By Nicolette Brookman and Jordan Katz
Blamo is a yearly tradition that any student involved in the play or the musical, including actors, tech crew, pit band, etc., can participate in. This year, the game started on Monday, March 16th with over a hundred students. Now, there are 10 people left.
Originally, the students were divided into six teams with different colored spoons: pink, yellow, teal, green, purple, and black, although the black team consisted of only senior Jadon Sokoll-Ward. Each team was captained by two seniors.
Each student was given a spoon of their team’s color. To stay in the game, the students must keep their spoons in their hands, in their mouths, between their toes, or balanced on their nose. It does not count to tape a spoon to your body, have it in a bag or pocket, etc., and it must be visible. A player can not get out when the spoon is knocked out of his or her hand or forcibly taken by anyone, even someone who is not playing. When a person is caught without their spoon, another player can tap them with their own spoon and yell, “Blamo!” in order to get them out.

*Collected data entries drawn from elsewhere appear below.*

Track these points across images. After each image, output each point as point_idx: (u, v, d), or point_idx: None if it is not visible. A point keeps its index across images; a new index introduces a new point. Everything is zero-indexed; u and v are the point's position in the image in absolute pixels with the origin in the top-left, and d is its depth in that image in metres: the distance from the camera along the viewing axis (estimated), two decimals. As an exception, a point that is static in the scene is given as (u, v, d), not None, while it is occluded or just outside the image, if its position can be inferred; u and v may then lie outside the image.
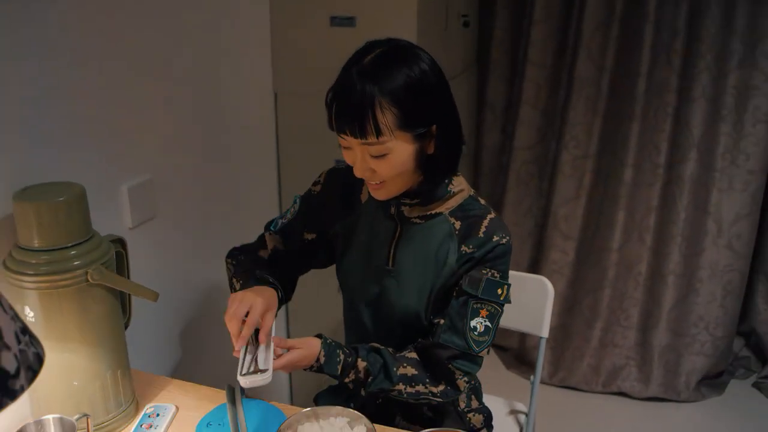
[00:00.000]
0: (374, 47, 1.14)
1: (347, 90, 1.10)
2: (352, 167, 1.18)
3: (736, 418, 2.56)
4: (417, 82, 1.11)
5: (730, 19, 2.31)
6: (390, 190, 1.20)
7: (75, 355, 1.11)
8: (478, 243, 1.22)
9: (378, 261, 1.30)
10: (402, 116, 1.10)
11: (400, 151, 1.13)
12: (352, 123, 1.10)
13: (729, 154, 2.44)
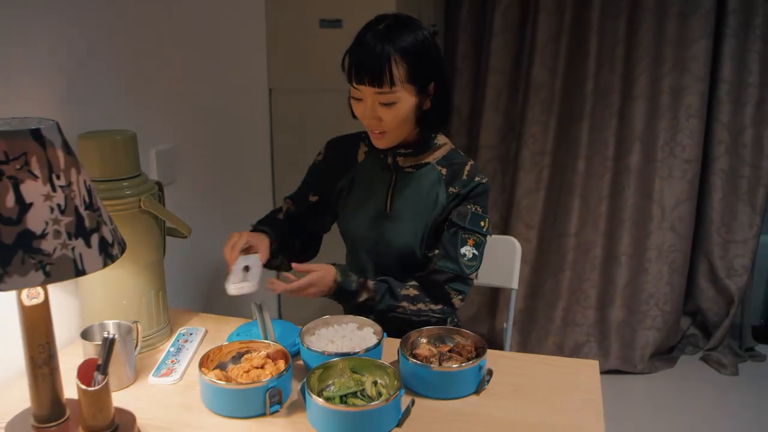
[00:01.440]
0: (384, 18, 1.40)
1: (367, 48, 1.34)
2: (354, 135, 1.46)
3: (687, 387, 2.82)
4: (421, 43, 1.36)
5: (663, 29, 2.65)
6: (391, 139, 1.43)
7: (126, 274, 1.31)
8: (463, 183, 1.47)
9: (377, 208, 1.53)
10: (410, 70, 1.34)
11: (405, 102, 1.37)
12: (371, 74, 1.32)
13: (668, 146, 2.76)
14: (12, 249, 0.87)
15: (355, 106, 1.41)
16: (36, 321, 1.01)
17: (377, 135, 1.43)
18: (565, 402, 1.19)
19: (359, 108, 1.40)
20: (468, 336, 1.30)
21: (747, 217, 2.80)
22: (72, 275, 0.91)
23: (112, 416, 1.05)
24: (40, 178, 0.90)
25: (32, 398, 1.05)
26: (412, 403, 1.14)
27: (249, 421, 1.12)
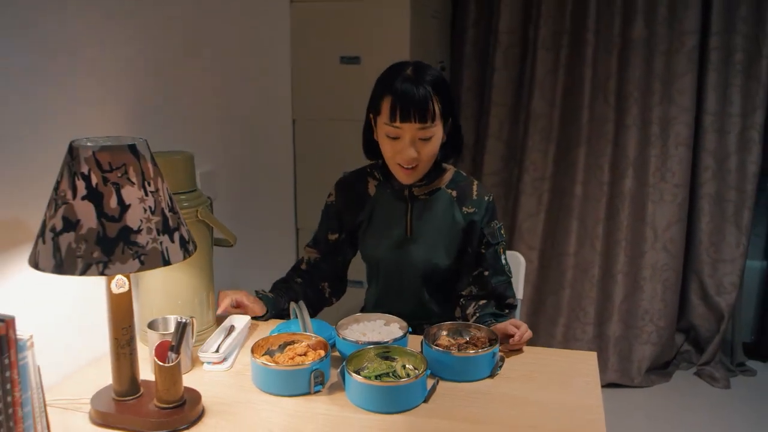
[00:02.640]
0: (407, 64, 1.55)
1: (409, 91, 1.48)
2: (359, 171, 1.70)
3: (682, 400, 2.98)
4: (444, 81, 1.56)
5: (651, 64, 2.89)
6: (420, 172, 1.59)
7: (183, 276, 1.50)
8: (475, 204, 1.66)
9: (399, 234, 1.68)
10: (443, 106, 1.52)
11: (438, 135, 1.54)
12: (417, 112, 1.48)
13: (658, 172, 2.97)
14: (115, 241, 1.06)
15: (390, 144, 1.55)
16: (121, 307, 1.19)
17: (408, 171, 1.57)
18: (568, 384, 1.37)
19: (395, 145, 1.54)
20: (482, 329, 1.49)
21: (734, 237, 3.00)
22: (160, 264, 1.10)
23: (182, 391, 1.23)
24: (136, 184, 1.09)
25: (114, 375, 1.23)
26: (437, 383, 1.33)
27: (295, 398, 1.30)
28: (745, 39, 2.81)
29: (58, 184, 1.09)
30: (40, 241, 1.09)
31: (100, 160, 1.07)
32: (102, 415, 1.21)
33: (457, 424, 1.21)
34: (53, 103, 1.33)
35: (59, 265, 1.06)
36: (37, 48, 1.28)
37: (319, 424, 1.21)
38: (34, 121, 1.29)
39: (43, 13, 1.29)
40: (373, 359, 1.37)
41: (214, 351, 1.45)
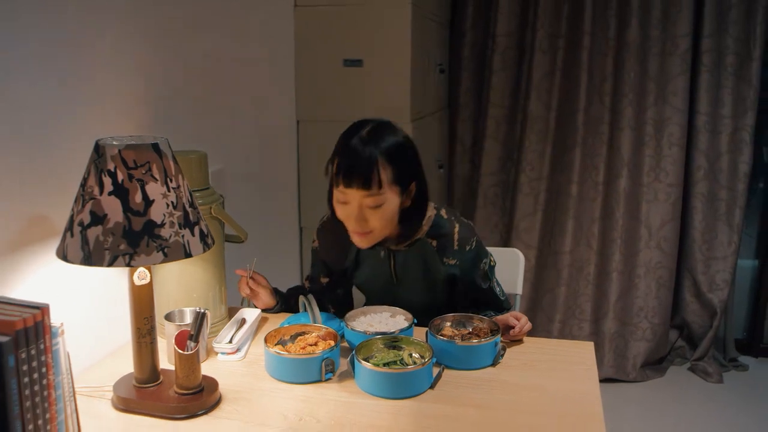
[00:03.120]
0: (365, 123, 1.48)
1: (354, 153, 1.42)
2: (340, 221, 1.53)
3: (676, 394, 3.06)
4: (403, 145, 1.48)
5: (645, 67, 2.96)
6: (374, 239, 1.52)
7: (198, 270, 1.56)
8: (457, 255, 1.61)
9: (385, 279, 1.67)
10: (395, 172, 1.44)
11: (390, 203, 1.46)
12: (360, 177, 1.40)
13: (653, 172, 3.04)
14: (140, 234, 1.12)
15: (340, 209, 1.49)
16: (143, 298, 1.25)
17: (361, 234, 1.50)
18: (567, 372, 1.44)
19: (344, 210, 1.48)
20: (484, 320, 1.55)
21: (726, 235, 3.07)
22: (182, 256, 1.17)
23: (200, 378, 1.29)
24: (159, 180, 1.16)
25: (135, 363, 1.29)
26: (442, 370, 1.39)
27: (307, 386, 1.36)
28: (736, 42, 2.89)
29: (85, 180, 1.15)
30: (68, 234, 1.15)
31: (126, 158, 1.13)
32: (124, 401, 1.27)
33: (461, 409, 1.27)
34: (71, 103, 1.39)
35: (88, 257, 1.12)
36: (56, 47, 1.35)
37: (330, 408, 1.27)
38: (53, 120, 1.35)
39: (64, 15, 1.35)
40: (381, 348, 1.43)
41: (228, 342, 1.51)
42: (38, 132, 1.30)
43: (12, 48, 1.22)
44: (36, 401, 0.99)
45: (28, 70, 1.27)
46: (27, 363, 0.97)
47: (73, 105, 1.39)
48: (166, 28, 1.71)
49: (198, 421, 1.24)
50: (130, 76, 1.58)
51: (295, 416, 1.25)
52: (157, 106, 1.69)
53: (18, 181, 1.26)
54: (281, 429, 1.20)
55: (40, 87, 1.30)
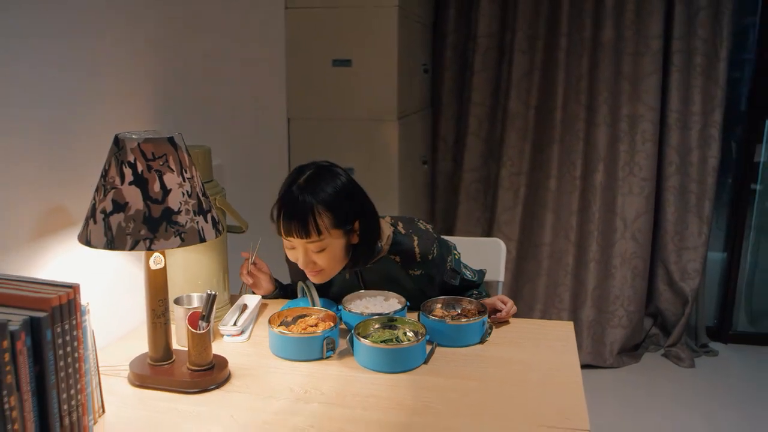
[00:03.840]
0: (304, 170, 1.52)
1: (291, 203, 1.47)
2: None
3: (651, 378, 3.20)
4: (341, 190, 1.50)
5: (619, 66, 3.10)
6: (327, 274, 1.59)
7: (203, 258, 1.66)
8: (420, 266, 1.67)
9: (356, 289, 1.71)
10: (334, 217, 1.49)
11: (335, 245, 1.52)
12: (297, 227, 1.46)
13: (627, 167, 3.19)
14: (159, 221, 1.22)
15: (289, 253, 1.57)
16: (158, 281, 1.35)
17: (313, 274, 1.57)
18: (549, 347, 1.56)
19: (293, 254, 1.55)
20: (473, 302, 1.67)
21: (696, 227, 3.23)
22: (197, 241, 1.26)
23: (211, 356, 1.39)
24: (175, 171, 1.25)
25: (150, 343, 1.39)
26: (434, 347, 1.51)
27: (309, 363, 1.47)
28: (704, 43, 3.04)
29: (105, 171, 1.25)
30: (90, 222, 1.24)
31: (145, 151, 1.23)
32: (140, 377, 1.36)
33: (453, 381, 1.39)
34: (85, 101, 1.49)
35: (111, 242, 1.21)
36: (71, 46, 1.44)
37: (333, 382, 1.38)
38: (69, 116, 1.44)
39: (80, 25, 1.45)
40: (378, 328, 1.53)
41: (233, 325, 1.61)
42: (55, 128, 1.39)
43: (25, 58, 1.31)
44: (69, 372, 1.09)
45: (46, 73, 1.36)
46: (61, 337, 1.07)
47: (86, 103, 1.48)
48: (168, 31, 1.81)
49: (210, 395, 1.34)
50: (138, 76, 1.67)
51: (301, 389, 1.35)
52: (157, 103, 1.78)
53: (37, 174, 1.35)
54: (289, 400, 1.31)
55: (57, 88, 1.39)
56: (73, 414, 1.10)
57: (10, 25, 1.25)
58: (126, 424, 1.23)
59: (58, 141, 1.40)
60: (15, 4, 1.26)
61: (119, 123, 1.60)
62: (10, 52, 1.26)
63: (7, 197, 1.27)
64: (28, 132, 1.31)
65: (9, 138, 1.27)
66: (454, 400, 1.31)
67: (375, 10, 2.51)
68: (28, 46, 1.30)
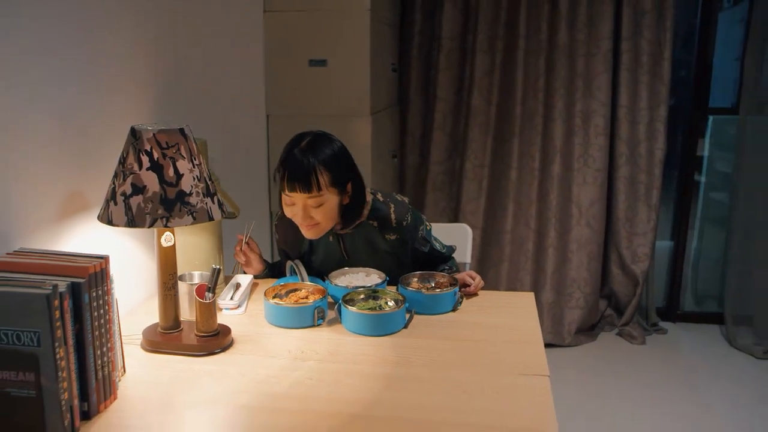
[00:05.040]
0: (305, 136, 1.72)
1: (295, 163, 1.67)
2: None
3: (606, 356, 3.45)
4: (337, 153, 1.72)
5: (573, 66, 3.35)
6: (321, 229, 1.77)
7: (202, 241, 1.82)
8: (396, 230, 1.87)
9: (338, 259, 1.92)
10: (332, 176, 1.69)
11: (331, 202, 1.72)
12: (301, 183, 1.66)
13: (581, 158, 3.43)
14: (174, 202, 1.39)
15: (288, 210, 1.75)
16: (168, 257, 1.52)
17: (308, 228, 1.76)
18: (512, 313, 1.77)
19: (291, 210, 1.74)
20: (445, 276, 1.87)
21: (645, 214, 3.49)
22: (206, 219, 1.44)
23: (217, 324, 1.56)
24: (186, 158, 1.42)
25: (161, 313, 1.55)
26: (413, 314, 1.70)
27: (302, 330, 1.65)
28: (650, 44, 3.30)
29: (123, 159, 1.41)
30: (111, 203, 1.41)
31: (159, 140, 1.40)
32: (152, 343, 1.53)
33: (430, 341, 1.59)
34: (95, 96, 1.64)
35: (131, 221, 1.38)
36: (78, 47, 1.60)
37: (325, 345, 1.56)
38: (81, 109, 1.60)
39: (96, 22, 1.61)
40: (362, 299, 1.72)
41: (230, 299, 1.78)
42: (71, 120, 1.55)
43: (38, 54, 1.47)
44: (102, 332, 1.25)
45: (68, 74, 1.51)
46: (96, 300, 1.23)
47: (96, 97, 1.64)
48: (157, 36, 1.97)
49: (217, 357, 1.51)
50: (137, 74, 1.83)
51: (298, 350, 1.53)
52: (148, 100, 1.94)
53: (57, 160, 1.50)
54: (287, 359, 1.49)
55: (74, 85, 1.55)
56: (105, 369, 1.27)
57: (34, 18, 1.41)
58: (147, 381, 1.39)
59: (75, 130, 1.56)
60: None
61: (119, 115, 1.75)
62: (30, 47, 1.41)
63: (34, 183, 1.43)
64: (46, 122, 1.47)
65: (27, 125, 1.42)
66: (432, 356, 1.51)
67: (348, 14, 2.69)
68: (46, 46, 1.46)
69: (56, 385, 1.12)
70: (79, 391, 1.20)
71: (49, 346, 1.10)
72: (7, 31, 1.32)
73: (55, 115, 1.49)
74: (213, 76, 2.35)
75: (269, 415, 1.25)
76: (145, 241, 1.89)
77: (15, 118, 1.36)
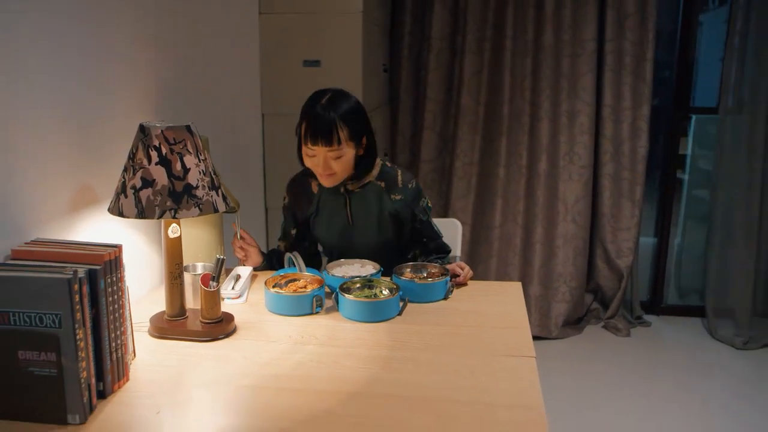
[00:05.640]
0: (324, 93, 1.87)
1: (318, 118, 1.81)
2: (303, 173, 2.01)
3: (592, 348, 3.55)
4: (355, 110, 1.87)
5: (559, 66, 3.45)
6: (338, 178, 1.92)
7: (204, 234, 1.90)
8: (401, 191, 2.01)
9: (342, 223, 2.03)
10: (350, 131, 1.84)
11: (348, 154, 1.86)
12: (324, 137, 1.80)
13: (567, 156, 3.54)
14: (182, 194, 1.47)
15: (309, 161, 1.89)
16: (175, 248, 1.60)
17: (327, 177, 1.90)
18: (501, 301, 1.86)
19: (312, 161, 1.88)
20: (436, 267, 1.96)
21: (629, 210, 3.60)
22: (212, 211, 1.52)
23: (221, 311, 1.64)
24: (192, 153, 1.50)
25: (167, 300, 1.63)
26: (406, 302, 1.79)
27: (301, 317, 1.73)
28: (633, 45, 3.41)
29: (133, 154, 1.49)
30: (121, 196, 1.49)
31: (167, 136, 1.48)
32: (159, 329, 1.61)
33: (423, 327, 1.67)
34: (102, 95, 1.72)
35: (141, 212, 1.46)
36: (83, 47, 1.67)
37: (323, 331, 1.65)
38: (89, 107, 1.68)
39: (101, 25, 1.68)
40: (358, 288, 1.81)
41: (232, 289, 1.86)
42: (77, 117, 1.63)
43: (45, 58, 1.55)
44: (116, 316, 1.33)
45: (73, 71, 1.59)
46: (110, 286, 1.31)
47: (99, 95, 1.72)
48: (160, 33, 2.05)
49: (222, 342, 1.59)
50: (137, 74, 1.91)
51: (298, 336, 1.62)
52: (150, 97, 2.02)
53: (68, 156, 1.58)
54: (289, 344, 1.57)
55: (78, 82, 1.62)
56: (118, 351, 1.34)
57: (47, 15, 1.49)
58: (155, 364, 1.47)
59: (81, 127, 1.63)
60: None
61: (120, 113, 1.83)
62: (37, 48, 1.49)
63: (46, 176, 1.50)
64: (55, 118, 1.55)
65: (39, 119, 1.50)
66: (425, 340, 1.60)
67: (341, 16, 2.78)
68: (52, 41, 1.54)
69: (76, 364, 1.20)
70: (96, 372, 1.28)
71: (70, 328, 1.18)
72: (27, 30, 1.40)
73: (63, 111, 1.56)
74: (211, 75, 2.43)
75: (273, 394, 1.34)
76: (149, 234, 1.97)
77: (27, 113, 1.43)
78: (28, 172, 1.44)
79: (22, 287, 1.18)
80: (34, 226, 1.46)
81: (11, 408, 1.22)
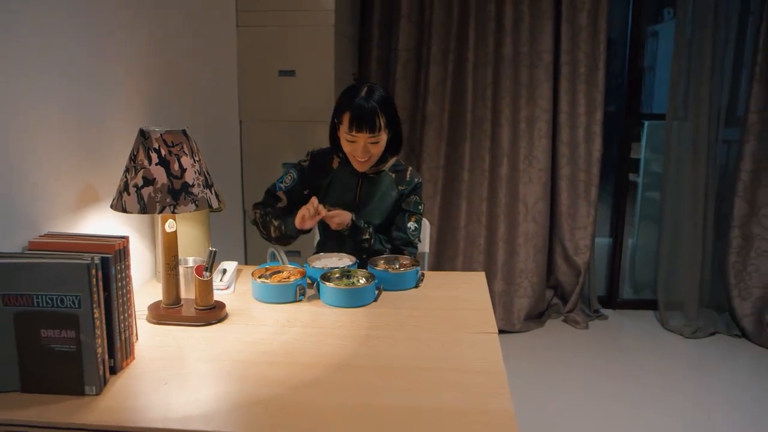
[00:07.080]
0: (360, 86, 2.06)
1: (361, 108, 2.01)
2: (330, 149, 2.20)
3: (553, 340, 3.77)
4: (390, 101, 2.10)
5: (518, 76, 3.67)
6: (371, 161, 2.13)
7: (193, 230, 2.06)
8: (407, 183, 2.24)
9: (349, 199, 2.25)
10: (387, 120, 2.07)
11: (383, 140, 2.09)
12: (368, 125, 2.01)
13: (527, 160, 3.76)
14: (179, 192, 1.63)
15: (348, 146, 2.09)
16: (171, 241, 1.75)
17: (363, 162, 2.11)
18: (468, 288, 2.06)
19: (351, 146, 2.08)
20: (408, 258, 2.15)
21: (585, 209, 3.84)
22: (206, 207, 1.68)
23: (213, 299, 1.80)
24: (188, 155, 1.67)
25: (164, 290, 1.79)
26: (381, 290, 1.98)
27: (286, 305, 1.90)
28: (586, 56, 3.65)
29: (134, 156, 1.65)
30: (124, 194, 1.64)
31: (166, 139, 1.64)
32: (157, 315, 1.76)
33: (398, 311, 1.86)
34: (100, 100, 1.88)
35: (143, 209, 1.62)
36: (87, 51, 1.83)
37: (307, 315, 1.82)
38: (88, 110, 1.83)
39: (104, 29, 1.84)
40: (337, 278, 1.98)
41: (220, 281, 2.02)
42: (80, 117, 1.78)
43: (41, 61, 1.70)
44: (124, 300, 1.49)
45: (74, 74, 1.74)
46: (120, 273, 1.47)
47: (96, 99, 1.87)
48: (142, 52, 2.20)
49: (215, 327, 1.75)
50: (129, 81, 2.06)
51: (285, 320, 1.79)
52: (141, 103, 2.17)
53: (73, 158, 1.73)
54: (276, 327, 1.74)
55: (81, 91, 1.78)
56: (126, 332, 1.50)
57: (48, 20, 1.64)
58: (156, 345, 1.63)
59: (83, 128, 1.79)
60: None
61: (120, 121, 1.99)
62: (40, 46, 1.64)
63: (55, 176, 1.65)
64: (63, 118, 1.70)
65: (44, 117, 1.65)
66: (399, 320, 1.78)
67: (314, 29, 2.96)
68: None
69: (94, 340, 1.35)
70: (108, 349, 1.43)
71: (89, 308, 1.34)
72: (36, 33, 1.55)
73: (71, 111, 1.71)
74: (188, 85, 2.58)
75: (265, 366, 1.50)
76: (141, 231, 2.12)
77: (38, 113, 1.58)
78: (41, 172, 1.59)
79: (45, 273, 1.33)
80: (45, 221, 1.61)
81: (35, 381, 1.37)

Truces are allowed in the classes of teachers who do not permit the game and for events such as Culture Fest and the Dramastics performance. Disputes about whether or not a person is out are handled by the seniors. If a player’s spoon breaks, they can either tape their original spoon back together or replace it with a regular plastic spoon before another student can get him or her out.
Blamo is always organized by a senior. This year it’s Olivia Kuykendall. “It’s fun running Blamo. I love watching the competitive attitude people adopted from the game,” she said about her experience.
Kuykendall added that she enjoys the “unification of the teams and when people get clever trying to get others out.”
WHO IS IN, WHO IS OUT
Initially, students could not be gotten out by members of their own team, but a free-for-all began March 26th, when only 30 students were left.
At the end of Spring Break, the game got a little more interesting and a lot more challenging due to a new rule: as of April 8th, players could only hold their spoons in their right hands. Only 20 students were left by the end of the day.
Currently there are 10 students left:
Freshmen: Emma Schreier
Sophomores: Renee Lindenmann, Michael Weiss
Juniors: Flora Aubin, Bryan Hwang, Nicolette Brookman, Nate Palmer, Krupa Patel
Seniors: Natalie Keepers, Logan Mitchell
HOW THEY’VE STAYED IN
“It’s really exciting that we’re so close to the top 10. I was the first one out my freshman year, so I’m surprised that I’ve been doing so well the past two years. I was in the top 4 last year. If I were to advise another person about how to stay in, I’d say that the most important thing is never letting your guard down,” said junior Nicolette Brookman.
A big part of the fun of Blamo is not only staying alive, but getting other people out. Conversely, getting out is the worst part of Blamo. It means you’ve lost. People’s stories of getting out or getting other people out ranges from the mundane to the hilarious.
Senior Jadon Sokoll-Ward was eliminated by sophomore Jack Buzard. Buzard gave his account of what happened. “Me, Hayley [Skaggs] and Nick [Zuelsdorf] walked over to Jadon’s house because we were in the neighborhood. His mom answered the door and invited us in. We walked up to his room and realized that he was sleeping. I walked in and woke his up and whispered in his ear ‘Blamo you are out baby.'”
Freshman Hanaa Omran got out another freshman, Caitlin Pettengill. Omran surprised Pettengill at her house during dinner. Pettengill tried to convince her that it didn’t count, but “Blamo has no mercy.”